▸ **What is expected**
Check each line of the records below and collect those holding "back".

══ The data ══

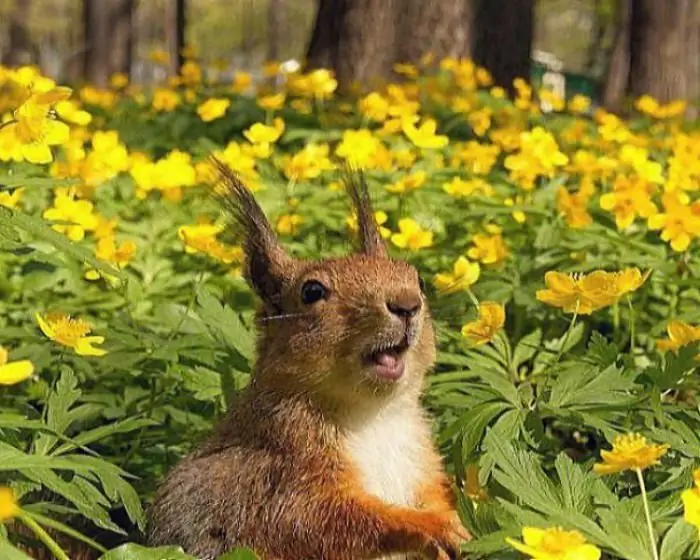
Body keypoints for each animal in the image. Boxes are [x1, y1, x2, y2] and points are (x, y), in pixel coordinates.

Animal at [145, 159, 468, 560]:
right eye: (312, 291)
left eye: (418, 279)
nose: (407, 304)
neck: (374, 415)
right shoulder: (278, 479)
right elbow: (322, 521)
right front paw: (432, 525)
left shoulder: (420, 461)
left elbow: (433, 493)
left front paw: (454, 521)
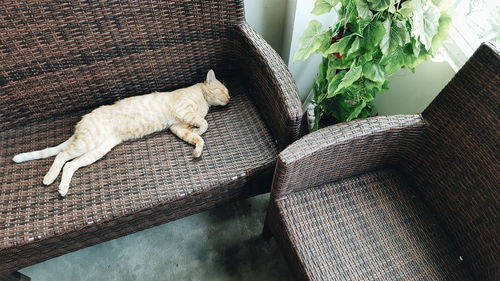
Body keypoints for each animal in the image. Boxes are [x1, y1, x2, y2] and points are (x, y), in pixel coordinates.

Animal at [12, 69, 230, 197]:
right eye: (224, 91)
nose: (230, 98)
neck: (204, 102)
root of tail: (81, 123)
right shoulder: (183, 111)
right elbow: (204, 124)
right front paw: (200, 127)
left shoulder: (178, 127)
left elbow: (196, 138)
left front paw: (197, 150)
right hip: (87, 142)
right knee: (62, 155)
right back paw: (49, 178)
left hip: (97, 150)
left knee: (70, 165)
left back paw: (63, 188)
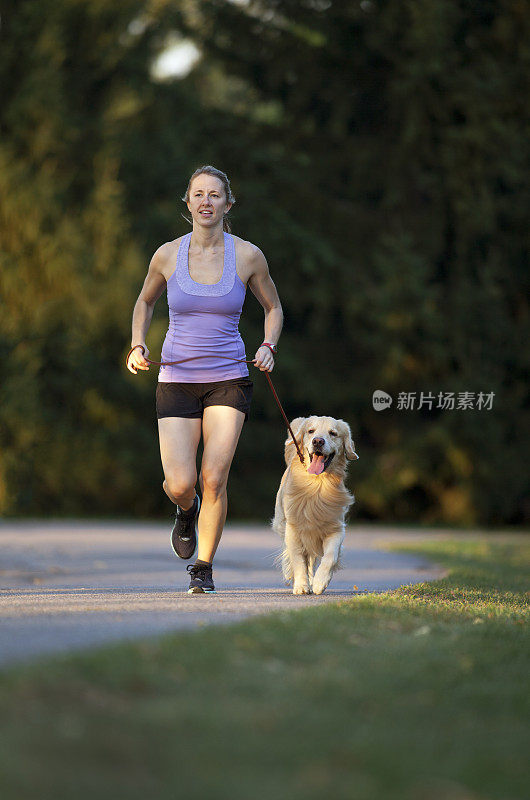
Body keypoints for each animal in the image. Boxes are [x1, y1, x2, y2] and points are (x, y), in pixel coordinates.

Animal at [270, 418, 356, 592]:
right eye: (311, 431)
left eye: (333, 433)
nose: (318, 441)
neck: (317, 484)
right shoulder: (294, 529)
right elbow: (297, 558)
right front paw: (301, 585)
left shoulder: (336, 529)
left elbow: (330, 556)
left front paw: (320, 582)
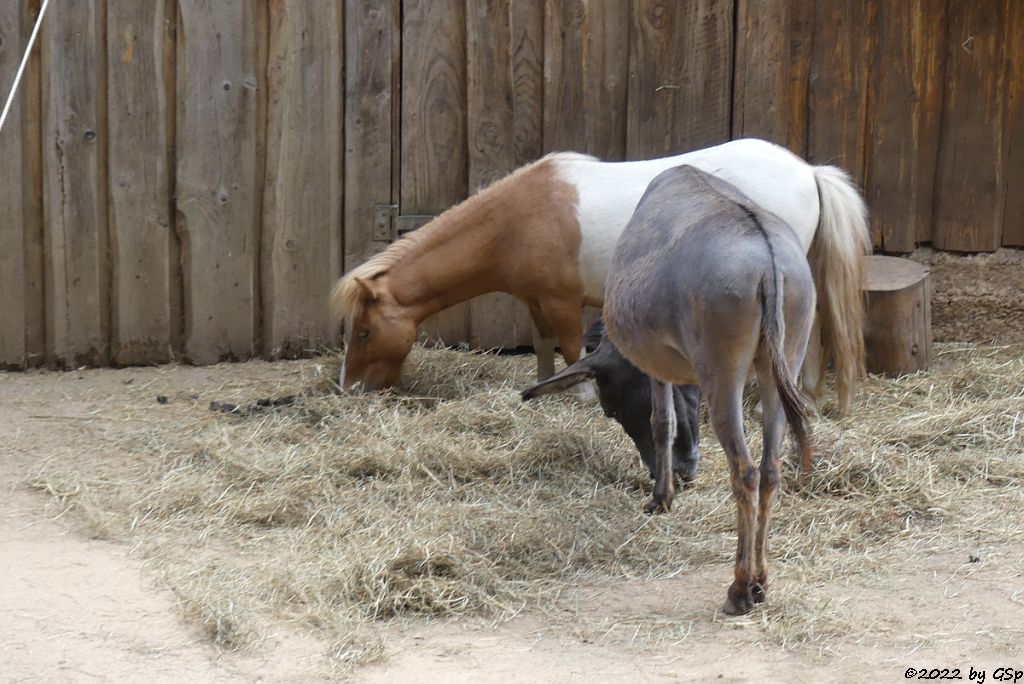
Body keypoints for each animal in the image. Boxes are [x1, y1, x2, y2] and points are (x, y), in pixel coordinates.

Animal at [331, 138, 868, 411]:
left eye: (364, 331)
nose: (349, 388)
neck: (519, 218)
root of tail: (808, 171)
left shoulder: (564, 301)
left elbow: (572, 348)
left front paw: (583, 395)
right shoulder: (536, 301)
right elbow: (544, 346)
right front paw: (543, 390)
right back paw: (811, 395)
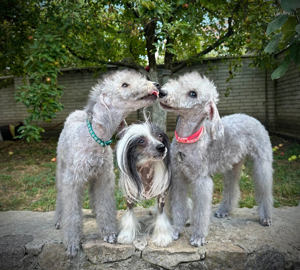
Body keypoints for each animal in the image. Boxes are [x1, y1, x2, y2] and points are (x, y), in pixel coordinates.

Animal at [116, 116, 173, 247]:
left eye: (159, 135)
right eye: (141, 141)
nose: (161, 147)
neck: (145, 169)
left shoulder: (162, 195)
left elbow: (161, 214)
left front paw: (162, 237)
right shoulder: (129, 196)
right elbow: (129, 213)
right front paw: (126, 235)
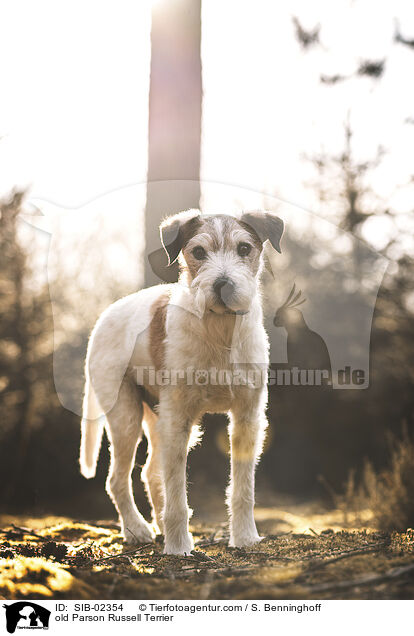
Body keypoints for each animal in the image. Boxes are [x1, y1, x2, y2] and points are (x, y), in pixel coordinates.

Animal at [79, 207, 284, 552]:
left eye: (244, 248)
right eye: (198, 252)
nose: (223, 285)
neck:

═══

▸ **Result of this exercise**
right back paw: (49, 178)
left back paw: (63, 188)
right back paw: (811, 395)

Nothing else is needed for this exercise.